Para Hermínio Loureiro, que preside à Associação de Municípios e à Câmara de Oliveira de Azeméis, a nova Unidade de Receção e Tratamento de RCD representa "uma solução prática, cómoda e de preço razoável tanto para empresas como para cidadãos particulares, que assim passam a contar com um aterro certificado onde sabem que os resíduos das suas obras vão ter um fim adequado".

Realçando que "as empresas que trabalham nos setores da construção já são obrigadas por Lei a identificar os locais onde depositam os seus resíduos, o que tem como objetivo acabar com as lixeiras ilegais que ainda se veem por aí", o autarca adianta que a nova estrutura do Entre Douro e Vouga constitui "uma novidade na região Norte, na medida em que permite uma maior abrangência de serviços".

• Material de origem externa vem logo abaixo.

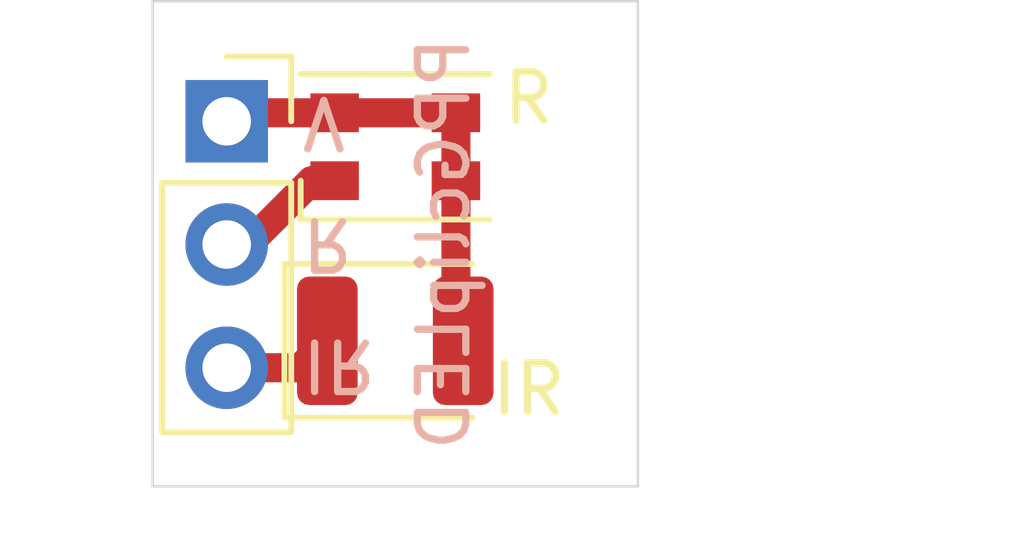
<source format=kicad_pcb>
(kicad_pcb (version 20211014) (generator pcbnew)

  (general
    (thickness 1.6)
  )

  (paper "A4")
  (layers
    (0 "F.Cu" signal)
    (31 "B.Cu" signal)
    (34 "B.Paste" user)
    (35 "F.Paste" user)
    (36 "B.SilkS" user "B.Silkscreen")
    (37 "F.SilkS" user "F.Silkscreen")
    (38 "B.Mask" user)
    (39 "F.Mask" user)
    (44 "Edge.Cuts" user)
    (45 "Margin" user)
    (46 "B.CrtYd" user "B.Courtyard")
    (47 "F.CrtYd" user "F.Courtyard")
    (48 "B.Fab" user)
    (49 "F.Fab" user)
  )

  (setup
    (stackup
      (layer "F.SilkS" (type "Top Silk Screen"))
      (layer "F.Paste" (type "Top Solder Paste"))
      (layer "F.Mask" (type "Top Solder Mask") (thickness 0.01))
      (layer "F.Cu" (type "copper") (thickness 0.035))
      (layer "dielectric 1" (type "core") (thickness 1.51) (material "FR4") (epsilon_r 4.5) (loss_tangent 0.02))
      (layer "B.Cu" (type "copper") (thickness 0.035))
      (layer "B.Mask" (type "Bottom Solder Mask") (thickness 0.01))
      (layer "B.Paste" (type "Bottom Solder Paste"))
      (layer "B.SilkS" (type "Bottom Silk Screen"))
      (copper_finish "None")
      (dielectric_constraints no)
    )
    (pad_to_mask_clearance 0)
    (pcbplotparams
      (layerselection 0x00010fc_ffffffff)
      (disableapertmacros false)
      (usegerberextensions false)
      (usegerberattributes true)
      (usegerberadvancedattributes true)
      (creategerberjobfile true)
      (svguseinch false)
      (svgprecision 6)
      (excludeedgelayer true)
      (plotframeref false)
      (viasonmask false)
      (mode 1)
      (useauxorigin false)
      (hpglpennumber 1)
      (hpglpenspeed 20)
      (hpglpendiameter 15.000000)
      (dxfpolygonmode true)
      (dxfimperialunits true)
      (dxfusepcbnewfont true)
      (psnegative false)
      (psa4output false)
      (plotreference true)
      (plotvalue true)
      (plotinvisibletext false)
      (sketchpadsonfab false)
      (subtractmaskfromsilk false)
      (outputformat 1)
      (mirror false)
      (drillshape 1)
      (scaleselection 1)
      (outputdirectory "")
    )
  )

  (net 0 "")
  (net 1 "Net-(D1-Pad1)")
  (net 2 "Net-(D1-Pad2)")
  (net 3 "Net-(D2-Pad1)")

  (footprint "Connector_PinSocket_2.54mm:PinSocket_1x03_P2.54mm_Vertical" (layer "F.Cu") (at 1.525 2.475))

  (footprint "MountingHole:MountingHole_2.2mm_M2" (layer "F.Cu") (at 8.5 5))

  (footprint "LED_SMD:LED_Cree-PLCC4_3.2x2.8mm_CCW" (layer "F.Cu") (at 5 3))

  (footprint "LED_SMD:LED_1210_3225Metric" (layer "F.Cu") (at 5 7))

  (gr_rect (start 0 0) (end 10 10) (layer "Edge.Cuts") (width 0.05) (fill none) (tstamp 38cfe839-c630-43d3-a9ec-6a89ba9e318a))
  (gr_text "R\n" (at 3 5 180) (layer "B.SilkS") (tstamp 24adc223-60f0-4497-98a3-d664c5a13280)
    (effects (font (size 1 1) (thickness 0.15)) (justify left mirror))
  )
  (gr_text "V" (at 3 2.5 180) (layer "B.SilkS") (tstamp 26bc8641-9bca-4204-9709-deedbe202a36)
    (effects (font (size 1 1) (thickness 0.15)) (justify left mirror))
  )
  (gr_text "IR" (at 3 7.5 180) (layer "B.SilkS") (tstamp 57f248a7-365e-4c42-b80d-5a7d1f9dfaf3)
    (effects (font (size 1 1) (thickness 0.15)) (justify left mirror))
  )
  (gr_text "PPGclipLED" (at 6 5 90) (layer "B.SilkS") (tstamp e0781b80-6f1b-4d08-b53f-b7d3f582e2ea)
    (effects (font (size 1 1) (thickness 0.15)) (justify mirror))
  )
  (gr_text "IR" (at 7.75 8) (layer "F.SilkS") (tstamp 755f94aa-38f0-4a64-a7c7-6c71cb18cddf)
    (effects (font (size 1 1) (thickness 0.15)))
  )
  (gr_text "R" (at 7.75 2) (layer "F.SilkS") (tstamp e45aa7d8-0254-4176-afd9-766820762e19)
    (effects (font (size 1 1) (thickness 0.15)))
  )

  (segment (start 3.045 7.555) (end 3.6 7) (width 0.6) (layer "F.Cu") (net 1) (tstamp 077cfeb7-e644-4daf-a049-3e934537c8f7))
  (segment (start 1.525 7.555) (end 3.045 7.555) (width 0.6) (layer "F.Cu") (net 1) (tstamp 7bc62228-9af2-467f-9c3e-2bd39e817f99))
  (segment (start 3.75 2.3) (end 1.7 2.3) (width 0.6) (layer "F.Cu") (net 2) (tstamp 1a2bdc50-b80f-4e54-b57c-891bd89013b1))
  (segment (start 3.75 2.3) (end 6.25 2.3) (width 0.6) (layer "F.Cu") (net 2) (tstamp 657c5faa-894e-4243-9a91-858afccde552))
  (segment (start 6.25 3.7) (end 6.25 6.85) (width 0.6) (layer "F.Cu") (net 2) (tstamp 952c0f22-be8f-4e76-a87a-985a98458ee9))
  (segment (start 6.25 2.3) (end 6.25 3.7) (width 0.6) (layer "F.Cu") (net 2) (tstamp c800e786-5994-4510-b254-8210262b2b8c))
  (segment (start 6.25 6.85) (end 6.4 7) (width 0.6) (layer "F.Cu") (net 2) (tstamp e28162aa-4b53-474c-9b9e-32b69e90a1d9))
  (segment (start 1.7 2.3) (end 1.525 2.475) (width 0.6) (layer "F.Cu") (net 2) (tstamp ef9ec5e5-10ca-4553-bfa8-7f94aadf4e26))
  (segment (start 3.275 3.7) (end 3.75 3.7) (width 0.6) (layer "F.Cu") (net 3) (tstamp 1cd418ba-2632-4f0b-b3d6-aa0265aa0d60))
  (segment (start 1.96 5.015) (end 3.275 3.7) (width 0.6) (layer "F.Cu") (net 3) (tstamp bab1e866-992c-47f1-ad58-73b1093f54f6))
  (segment (start 1.525 5.015) (end 1.96 5.015) (width 0.6) (layer "F.Cu") (net 3) (tstamp ef31c51c-4d4d-45b6-9c75-d6ae4f60a7ac))

)

</source>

Essa oferta expressa-se nas três tipologias de tratamento que estarão a funcionar simultaneamente em Ossela: uma vocacionada para triagem, outra para fragmentação e uma terceira para eliminação de rejeitados, termo que identifica materiais como resíduos perigosos e de equipamento eletrónico, óleos usados, pneus e veículos em fim de vida.

Quanto aos RCD que efetivamente tenham lugar no novo equipamento da Associação de Municípios, espera-se que, com exceção para terras, 74 por cento desses depósitos sejam inertes e que, entre os restantes não inertes, haja predominância de madeira, vidro, plástico, metal, asfalto e betuminosos.

"Basicamente, tudo será desfeito para, sempre que possível, ter novas utilizações", explica Hermínio Loureiro. "Seja para fazer pó de pedra ou tuvenan para aplicar nas estradas antes do alcatrão, nada se perde e tudo será reutilizável na indústria".

Nesse esforço de sentido ecológico e empresarial, o autarca destaca ainda o caráter intermunicipal do projeto: "As outras unidades deste género que existem na região só servem um único município, enquanto a nossa congrega esforços e está aberta, por exemplo, a concelhos como Espinho e Ovar, que também poderão vir a usar este espaço".

Tanto o lançamento da primeira pedra da Unidade de Receção e Tratamento de RCD, como a assinatura do protocolo com o consórcio Retria Vouga - constituído pelas empresas Casais, Semural, Retria e Factor Ultimate - contarão com a presença, a partir das 14:30 de quarta-feira, do secretário de Estado do Ambiente e Ordenamento do Território, Pedro Afonso Paulo.